> **Task to complete**
Write the next part of the blog posts on privacy and civil liberties, picking up right after their last sentence.

[Document text]

One step forward on privacy

From CNN:

If you get arrested in California for any reason, the photos, e-mails and other personal data on your cell phone are now a bit safer from prying police eyes. A new law now requires law-enforcement officers in that state to obtain a warrant before searching the cell phone of a person placed under arrest.

What is the Patriot Act really used for?

The Patriot Act is a civil liberties disaster. It was enacted to be deployed in anti-terror investigations. But how are its provisions actually used? Here is a summary of the use of the Act’s delayed-notice search warrant provisions from 2006-2009:

More from New York Magazine. (via Boing Boing)

Bullshit quote of the day

We want to be conscious of civil liberties and civil rights protections—and we are. We don’t do anything without kind of [kind of?] running it through our own civil rights and privacy office. We’re one of only two departments in the federal government that actually has a presidentially-appointed privacy office and officer.

We run all of our programs our technology buys all of those kinds of things we think about privacy and when too much is too much, but on the other hand our responsibility is to maximize our ability to prevent something violent from being successful. So we’re always striking that balance but we think we’ve hit it pretty right.

[/Document text]
[Information provided]

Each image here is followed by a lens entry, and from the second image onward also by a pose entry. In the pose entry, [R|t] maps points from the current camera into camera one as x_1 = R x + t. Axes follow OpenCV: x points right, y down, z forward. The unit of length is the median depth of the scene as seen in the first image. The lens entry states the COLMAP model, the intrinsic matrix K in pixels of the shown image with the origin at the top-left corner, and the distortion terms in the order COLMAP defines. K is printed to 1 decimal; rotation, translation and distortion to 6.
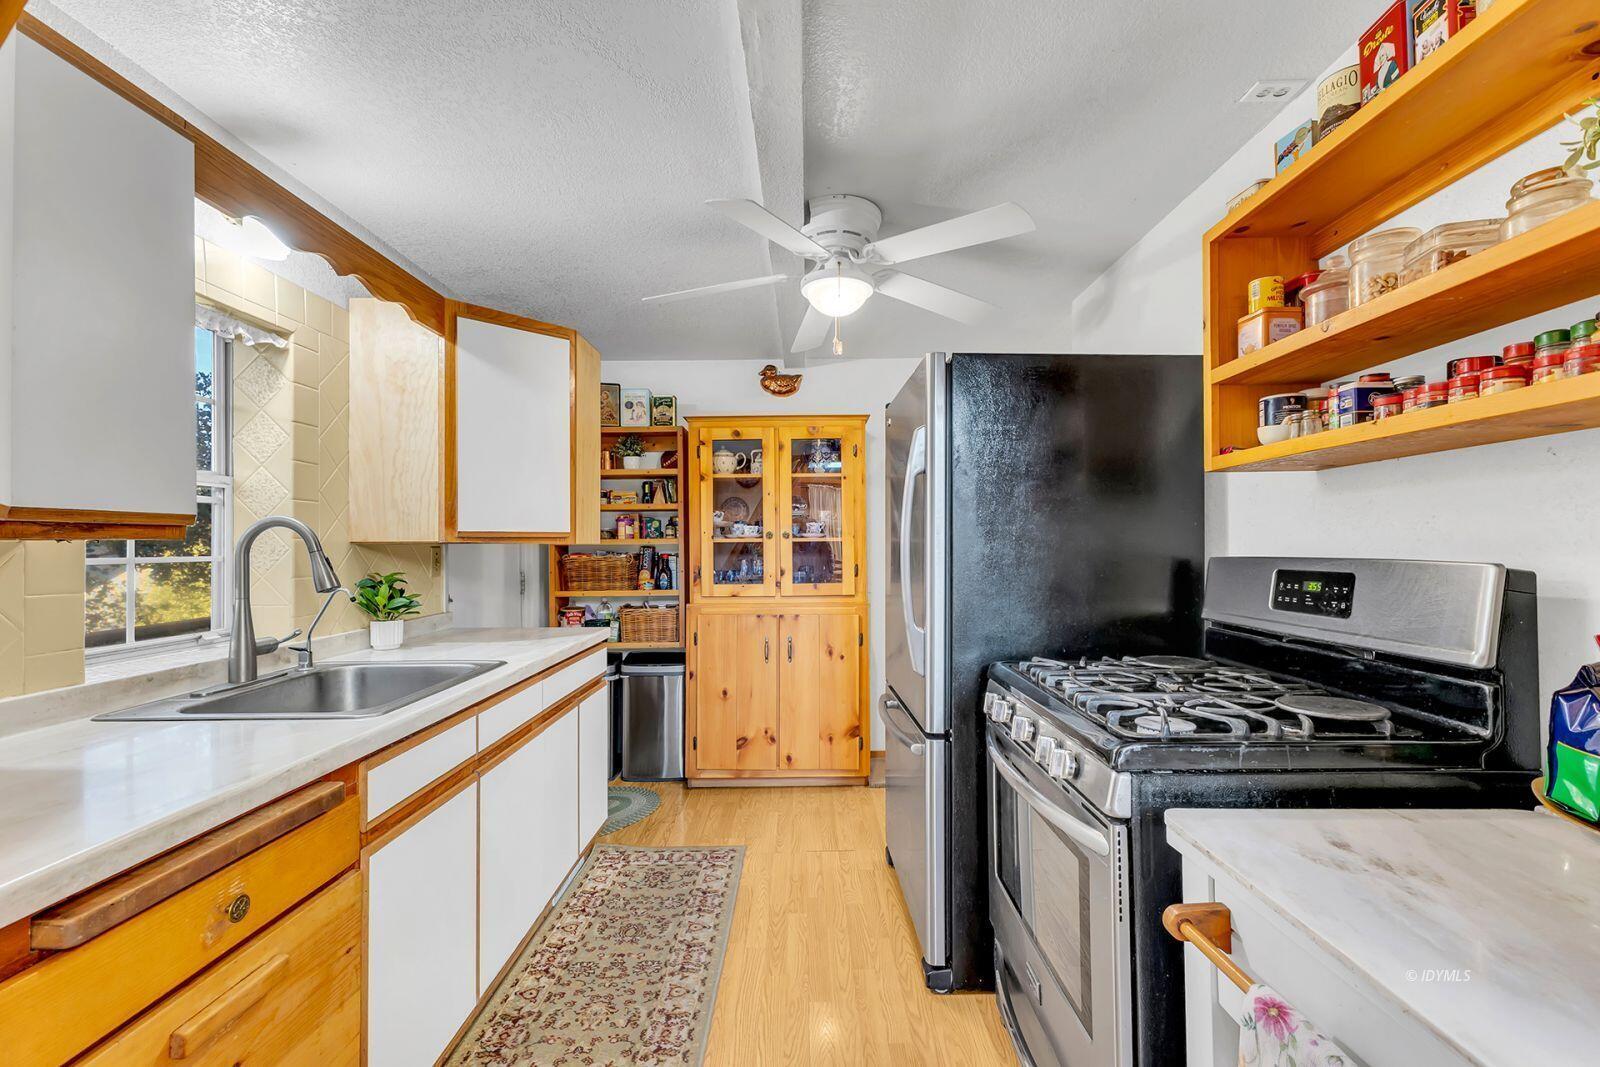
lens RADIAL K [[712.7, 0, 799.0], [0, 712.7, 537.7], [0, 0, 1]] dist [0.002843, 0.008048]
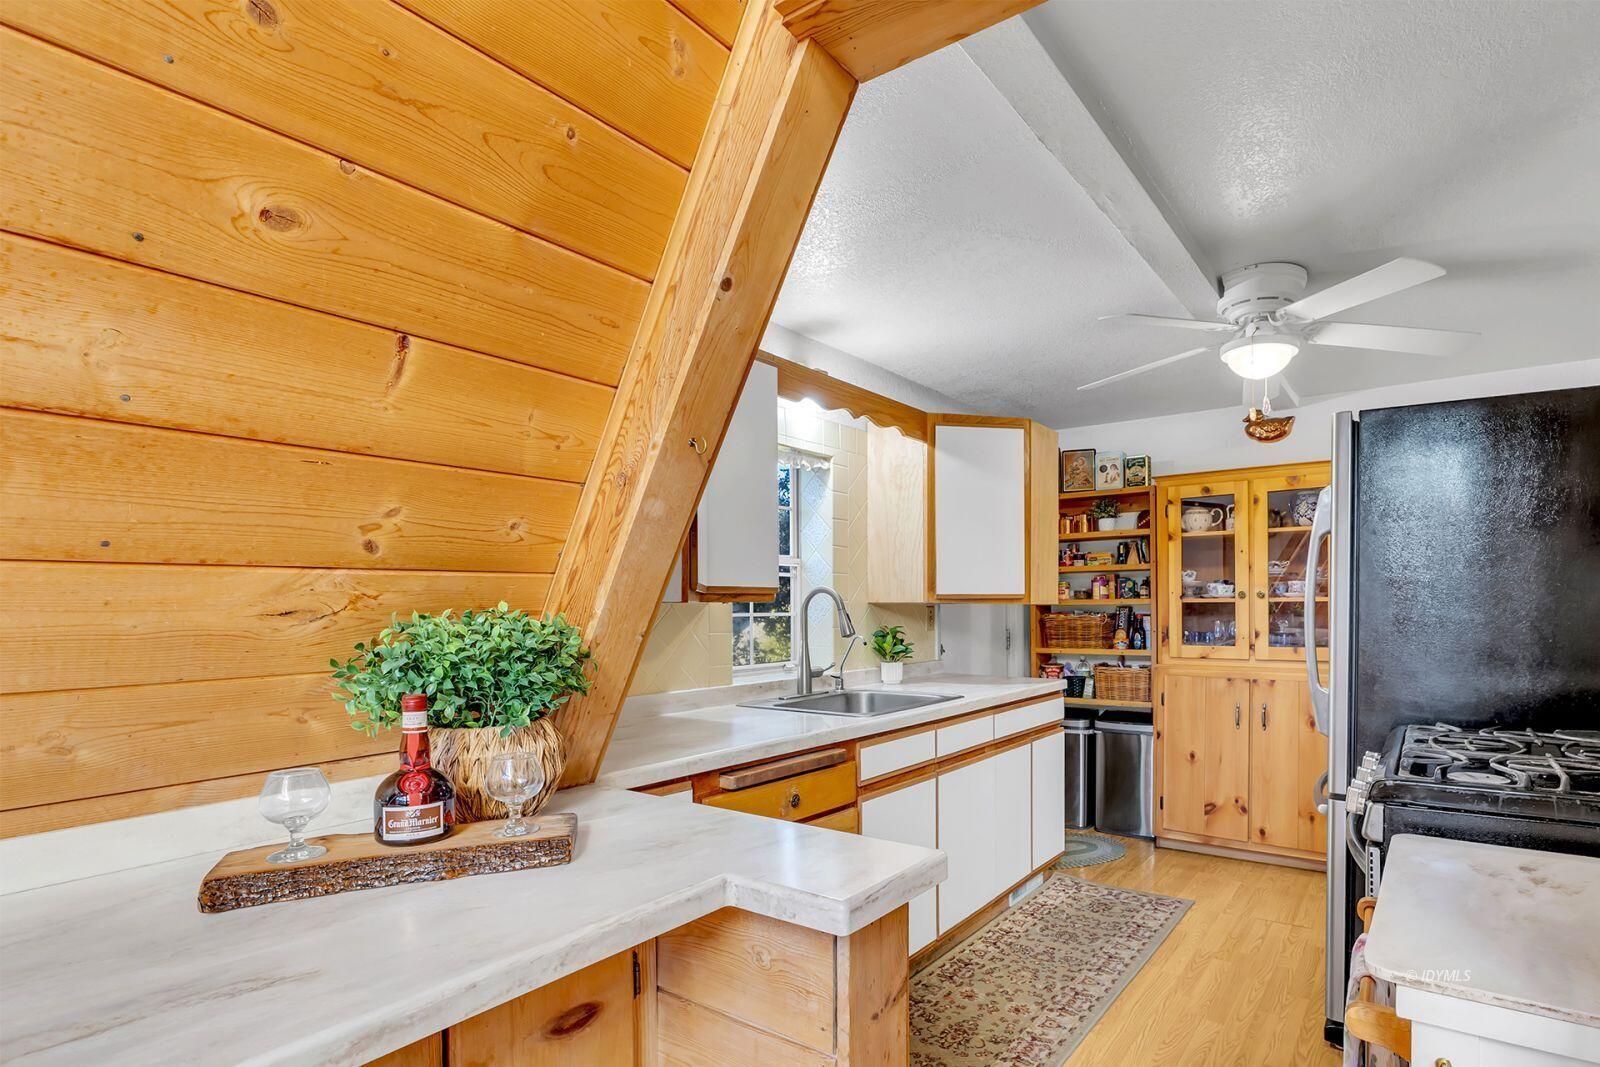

[/Information provided]

> **Response**
Janet Napolitano, arguing that porno scanners protect the privacy of US citizens.

The right to record law enforcement

Several states purport to make it a crime to record the public activities of law enforcement officers. This is outrageous, but fortunately in a recent case, the right of citizens to record such activity was affirmed.

In Massachusetts, meanwhile, the right of citizens to record the police has been upheld by the United States Court of Appeals For The First Circuit in the case of Glik v. Cunniffe.  Passerby Simon Glik caught sight of three police officers arresting a young man. Hearing an onlooker shout that the officers were hurting the man, Glik turned on his cellphone and began capturing video. The police officers objected to being recorded, arresting Glik and charging him with violating the state’s “wiretap” law by recording them without their consent, seizing his camera and memory chip as evidence.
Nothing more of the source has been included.